Friday, November 9, 2018

Argumentative Essay Project

After twenty years and six attempts, Logan Elm has passed a building levy. We will be building a new K-12 school. What do you think is the most important thing to consider when building a new school?

This could have to do with science labs, technology, separate areas for each grade level, middle school teams, lunch and cafeteria, playground for elementary, library needs, restrooms, music and band, art class, gyms, busing, school day (start and end time, length), office, intercom, safety/security, resources, furniture (tables or desks), parking, lighting, floors (carpet or tile), scheduling, handicap accessibility, or many other options. What is a priority for you, Reading Workshop students?


An Argumentative Essay:
  • Has a clear introduction 
  • States a focus/position statement clearly, precisely, and thoughtfully 
  • Uses specific evidence from the text(s) to support and develop the position, and explains that evidence logically 
  • Takes into account what people who disagree with you might think and tries to respond to that 
  • Concludes effectively
Keep in mind that an argumentative essay is based more on facts as opposed to emotion. When picking a topic you’re interested in, be sure to pick one that you can support with evidence and reasoning.
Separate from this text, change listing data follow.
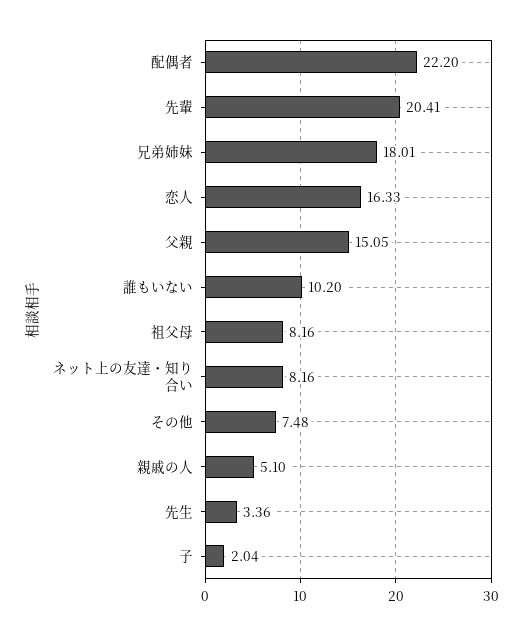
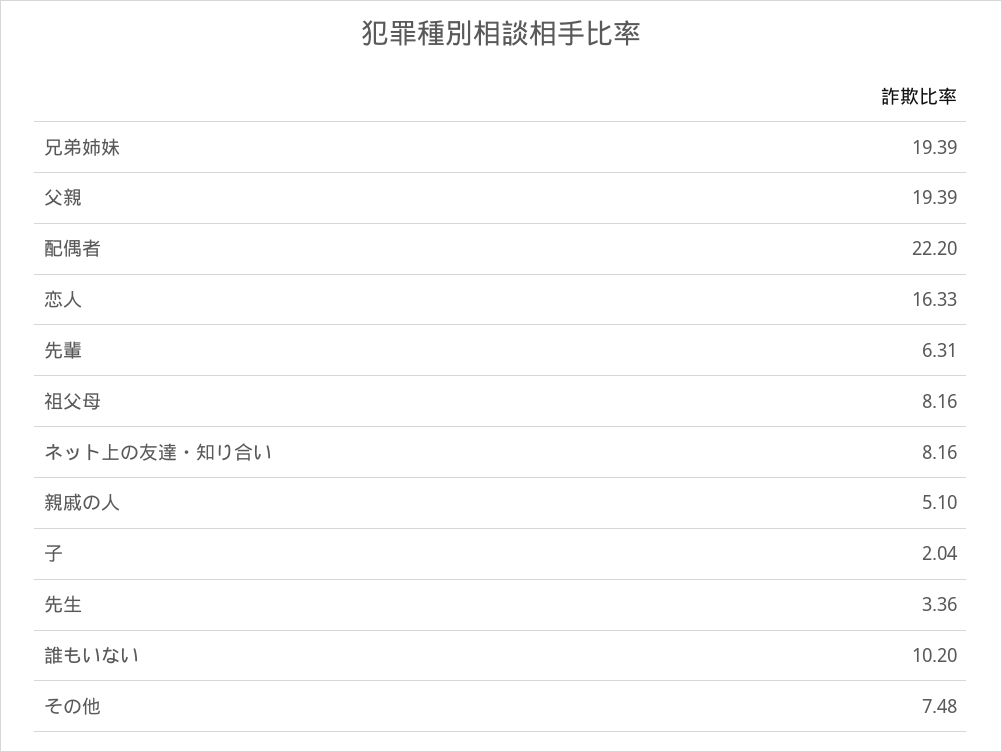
  {
    "配偶者": 22.2,
-   "先輩": 20.41,
+   "先輩": 6.31,
-   "兄弟姉妹": 18.01,
+   "兄弟姉妹": 19.39,
    "恋人": 16.33,
-   "父親": 15.05,
+   "父親": 19.39,
    "誰もいない": 10.2,
    "祖父母": 8.16,
    "ネット上の友達・知り合い": 8.16,
    "その他": 7.48,
    "親戚の人": 5.1,
    "先生": 3.36,
    "子": 2.04
  }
You will need facts, statistics, and reports from sources you and your audience can trust.

I. Introduction
     1. Introduce the topic by giving background information that briefly explains the topic so that the reader will understand the topic to be argued. (3-4 sentences)
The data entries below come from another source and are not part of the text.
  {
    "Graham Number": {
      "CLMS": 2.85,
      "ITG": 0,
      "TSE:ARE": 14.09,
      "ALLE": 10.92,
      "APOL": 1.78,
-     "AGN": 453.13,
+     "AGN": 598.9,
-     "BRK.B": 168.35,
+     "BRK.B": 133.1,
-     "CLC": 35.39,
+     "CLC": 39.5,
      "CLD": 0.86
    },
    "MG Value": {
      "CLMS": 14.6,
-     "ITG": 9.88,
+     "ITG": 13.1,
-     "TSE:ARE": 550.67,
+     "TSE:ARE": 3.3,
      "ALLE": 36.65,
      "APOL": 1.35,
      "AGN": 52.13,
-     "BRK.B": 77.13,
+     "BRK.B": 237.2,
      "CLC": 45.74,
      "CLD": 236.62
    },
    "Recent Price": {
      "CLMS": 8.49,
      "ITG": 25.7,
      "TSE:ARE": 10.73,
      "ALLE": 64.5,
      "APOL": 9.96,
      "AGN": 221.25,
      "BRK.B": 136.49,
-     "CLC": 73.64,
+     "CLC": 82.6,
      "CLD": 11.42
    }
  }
     2. Add the thesis statement that clearly and strongly states your opinion concerning the
topic. Writing a direct thesis by including the reasons in your thesis is optional.

II. Body Paragraphs

     1. The first two (or more) body paragraph gives a reason that supports the opinion stated in the thesis. This reason is supported with facts, data, or information. You must quote an article or person that supports your position. You must also have a link to another article that has information that supports your position.

     2. One paragraph discusses the opposite viewpoint. After you pose the counter argument, contest it. Say why the counter argument is faulty and why your argument is stronger.

III. Conclusion

     1. Use a transition signal for the conclusion such as: in conclusion, to conclude, etc.
     2. Restate the thesis in different words than you used in your introduction.
     3. Summarize your main points.
     4. End with a final comment on the topic.

Perhaps the biggest mistake people make in writing an argumentative essay is to state their opinions instead of facts. Remember that each claim you make must be supported by solid evidence if your argument is to hold up to the opposing views.